Sem estrutura, quarentenas agravam crise do coronavírus
Quando o governo brasileiro anunciou que iria colocar os 58 compatriotas que vinham da China em quarentena, a medida foi vista como uma ação necessária para proteger o país de uma epidemia. Era, numa escala micro, o que já estava sendo feito em outros países.
Quinze dias depois, todos foram liberados. Deu tudo certo. E ficou a sensação de que quarentenas são benéficas e com final feliz. Mas muitas vezes acontece justamente o contrário.
No dia 1º de fevereiro, descobriu-se que um passageiro que havia desembarcado do cruzeiro Diamond Princess seis dias antes estava com o coronavírus. No dia 4, quando o navio se aproximou do porto de Yokohama, o governo japonês proibiu seu desembarque, até que os mais de 3.200 passageiros e tripulantes fossem examinados. Detectaram-se dez casos. O navio foi trancado.
O governo japonês se recusou a montar quarentenas em terra firme. Preferiu mandar equipes médicas para o navio. Passageiros e tripulantes passavam quase todo o dia trancados em seus camarotes, com apenas uma hora por dia para sair ao ar livre.
Mas eles não estavam realmente isolados uns dos outros. O ar condicionado fazia o ar de uma cabine chegar a outra. Em 22 dias, o número de casos superou 720, com quatro mortes.
"Ainda faltam muitas informações para se conhecer bem como esse vírus age, mas está claro que se essas pessoas tivessem ficado ao ar livre e não no ar condicionado, a situação poderia ser melhor", disse Ester Cerdeira Sabino, médica infectologista e ex-diretora do Instituto de Medicina Tropical, da Faculdade de Medicina da USP (Universidade de São Paulo).
Anthony Fauci, diretor da área de doenças infecciosas do Centro de Controle de Doenças dos EUA, disse que a estratégia foi um erro.
Nos EUA, onde 42 cidadãos chegaram do navio já com a doença, as acusações são bem mais graves. Desrespeito aos direitos individuais é um exemplo.
"Não tem justificativa confinar pessoas que estão assintomáticas, a não ser que venham de um local com epidemia, como foi o caso dos brasileiros", explica o médico infectologista Plínio Trabasso, professor da Faculdade de Ciências Médicas e coordenador de Assistência do Hospital de Clínicas da Unicamp (Universidade Estadual de Campinas).

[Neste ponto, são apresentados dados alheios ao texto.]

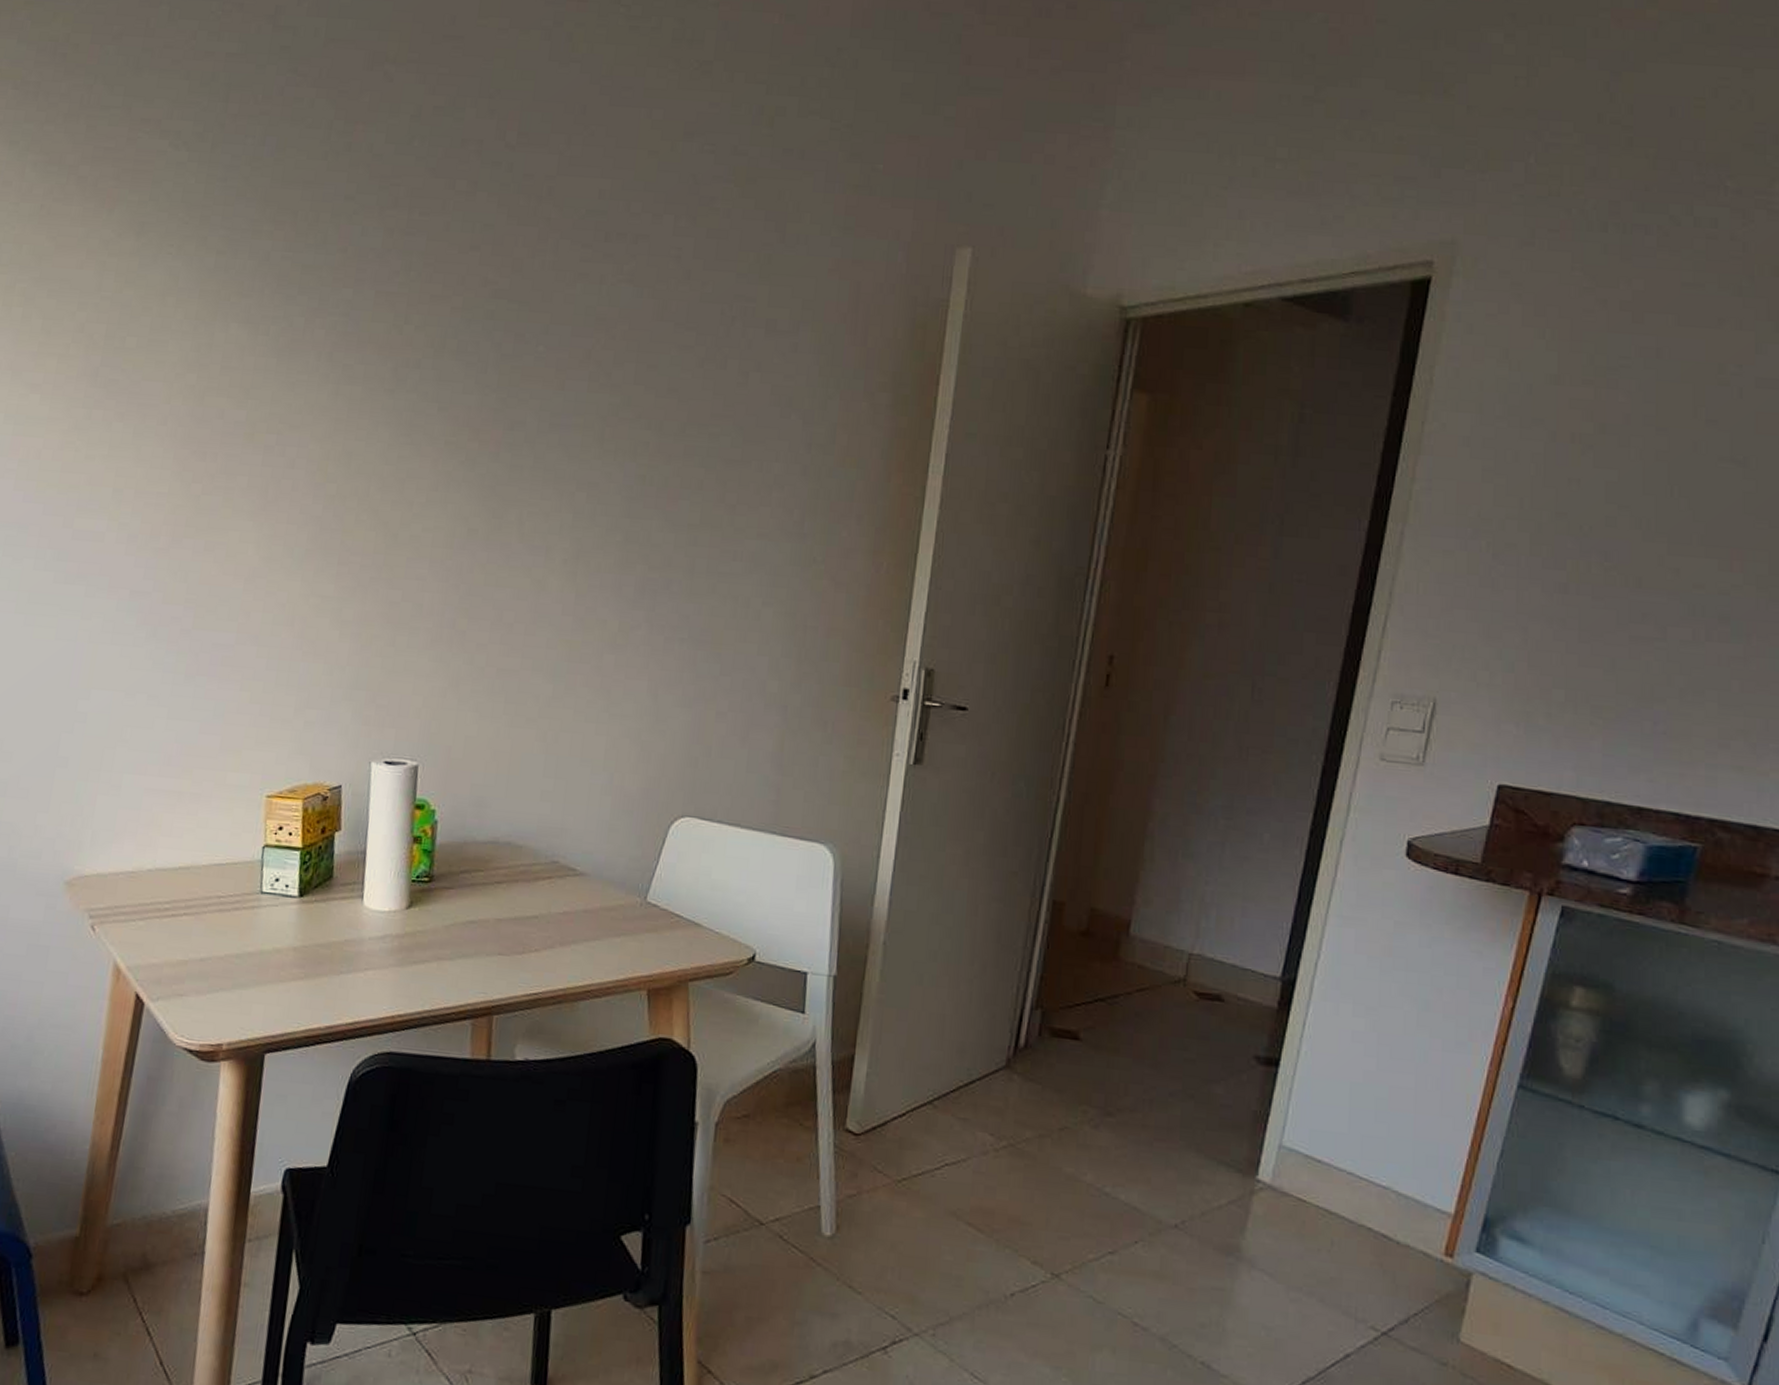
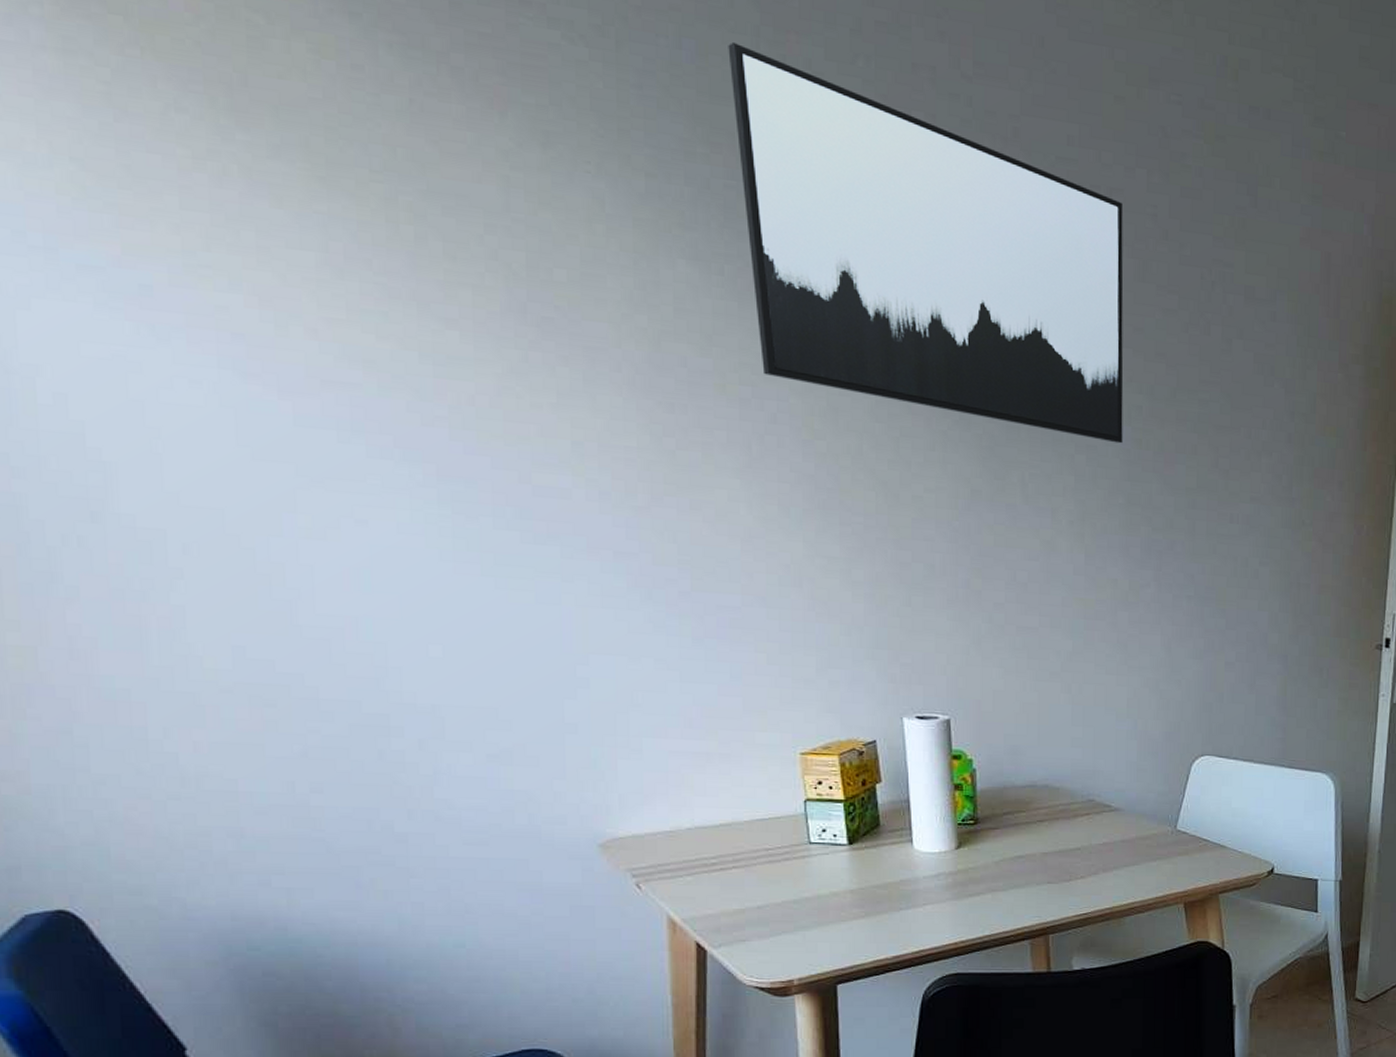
wall art: none [289,135,648,480] -> present [728,41,1124,444]

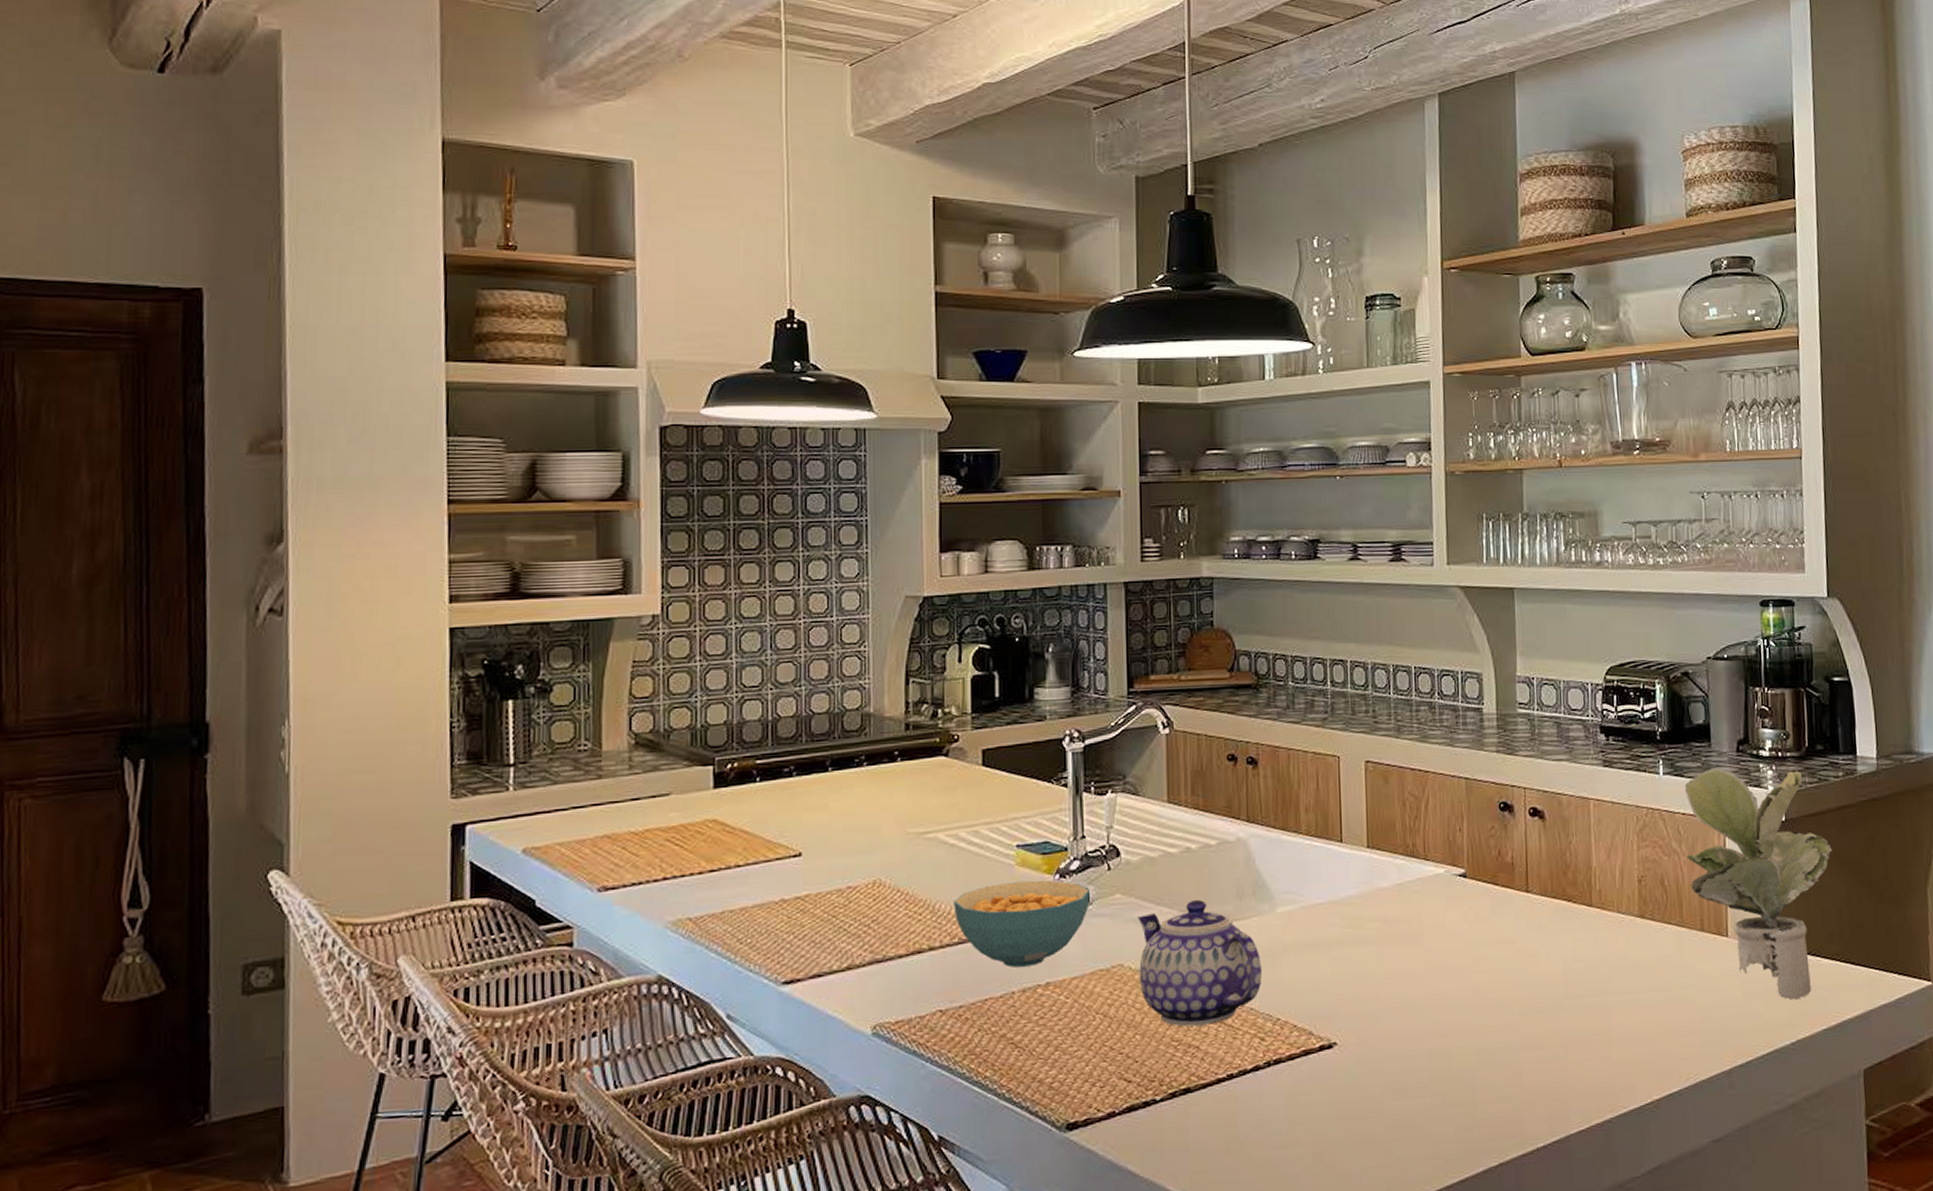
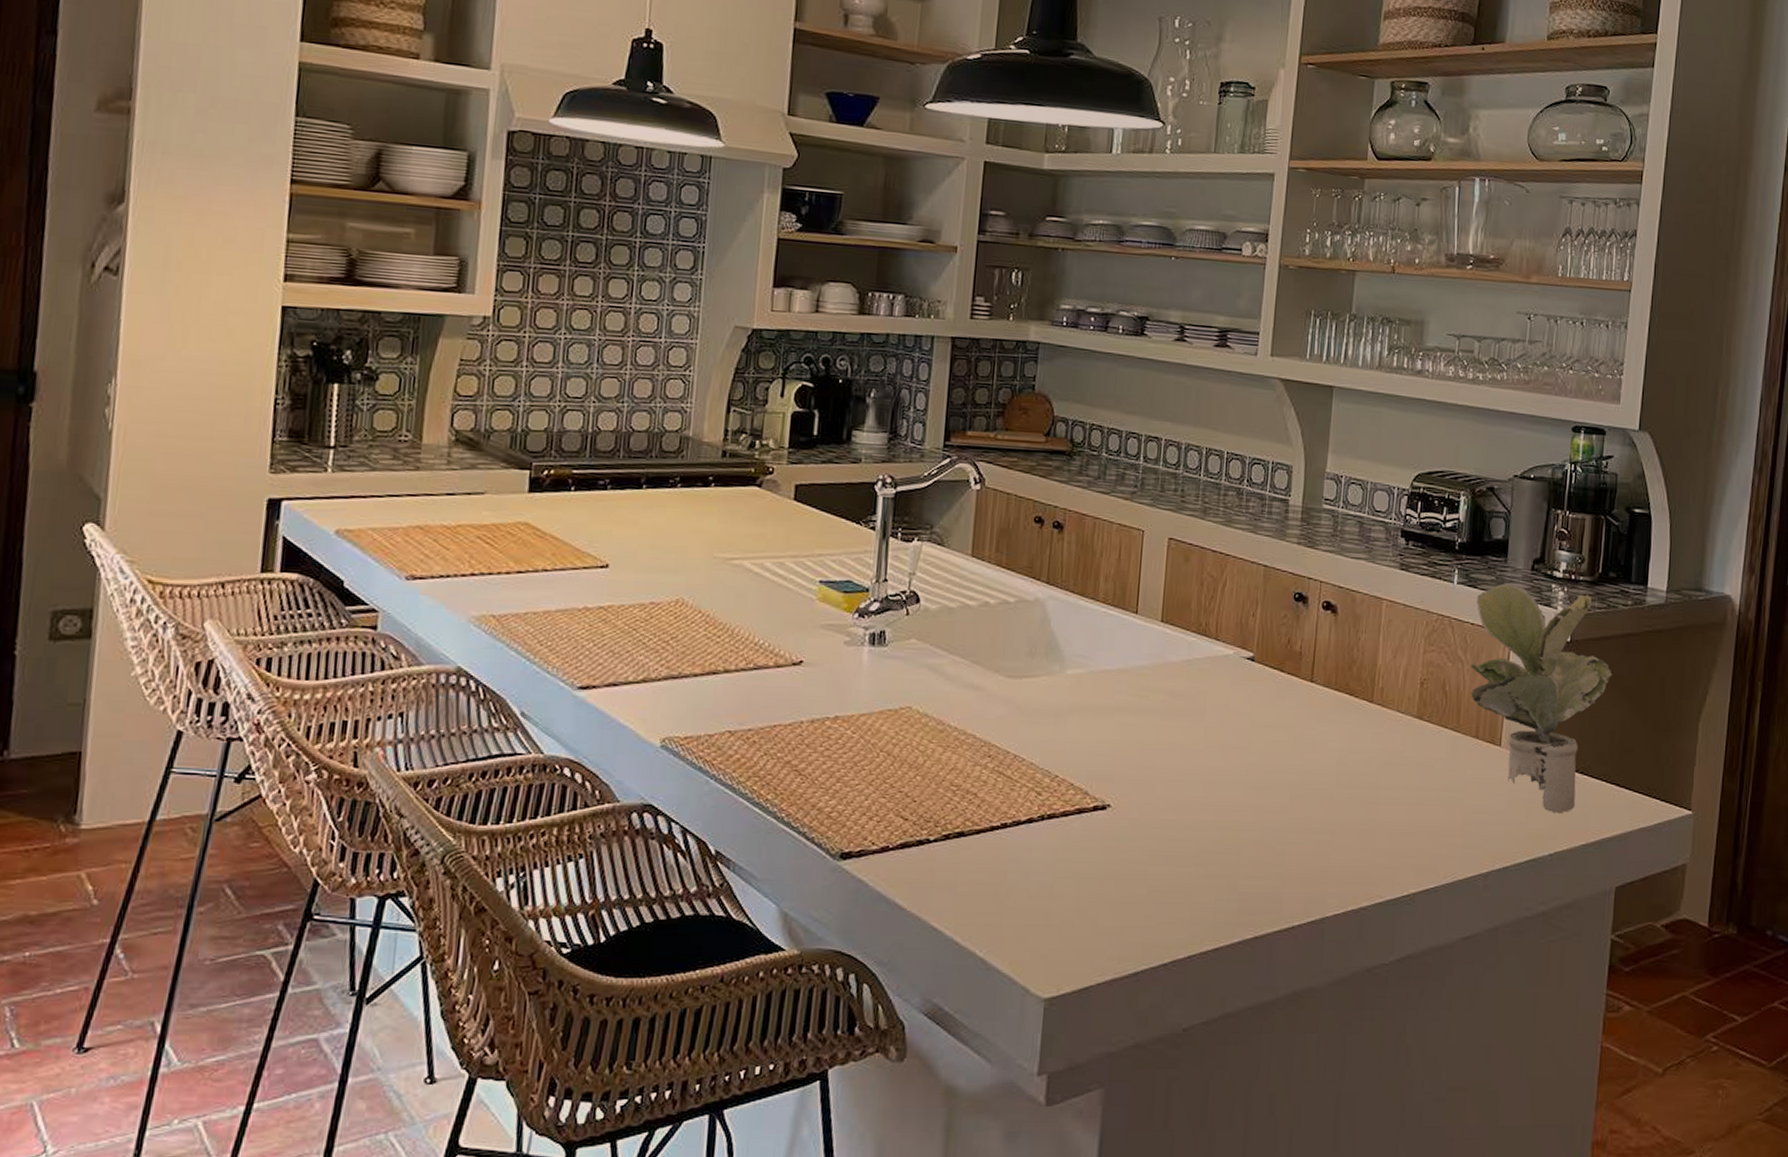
cereal bowl: present [954,880,1091,967] -> none [752,615,888,699]
teapot: present [1137,899,1262,1027] -> none [925,652,1046,774]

Esse não foi um caso único, longe disso. Em Wuhan, epicentro da epidemia, quando o número de casos chegou aos milhares, os doentes moderados e de casos suspeitos foram mandados de volta para casa ou colocados em hotéis.
Mas tanto num caso como no outro não havia estrutura para atender todo mundo. A falta das máscaras cirúrgicas, amplamente noticiada, foi um problema menor.
"Houve falta de oxigênio. E num hotel nunca há a mesma estrutura de um hospital", explica Sabino.
Para uma doença que ataca os pulmões, isso pode transformar um caso moderado num caso grave. E a chance de o paciente morrer passa de 2,5% para quase 25%.
Família morre confinada
O jornal norte-americano Los Angeles Times contou a história de uma família de Wuhan: a enfermeira Liu Fan, que trabalhava no atendimento à epidemia, seu irmão, Chan Kai, diretor de cinema, e seus pais. Quando foi constatado que estavam infectados, foram colocados na sua própria casa, em quartos trancados. Quando o pai piorou, os filhos tentaram levá-lo a um hospital, mas não havia vagas. Ele morreu no dia 3 de fevereiro. A mulher, no dia 8. Chan morreu no dia 14, e sua irmã, algumas horas depois.
Quando seu caso estava muito grave, Chan mandou essa mensagem ao filho, que mora em Londres:
"Fui a hospitais implorando e chorando, mas sou muito pequeno e insignificante... Durante toda a minha vida fui um filho fiel, um pai responsável, um marido amoroso, uma pessoa honesta. Adeus! Para aqueles que amo e aqueles que me amam."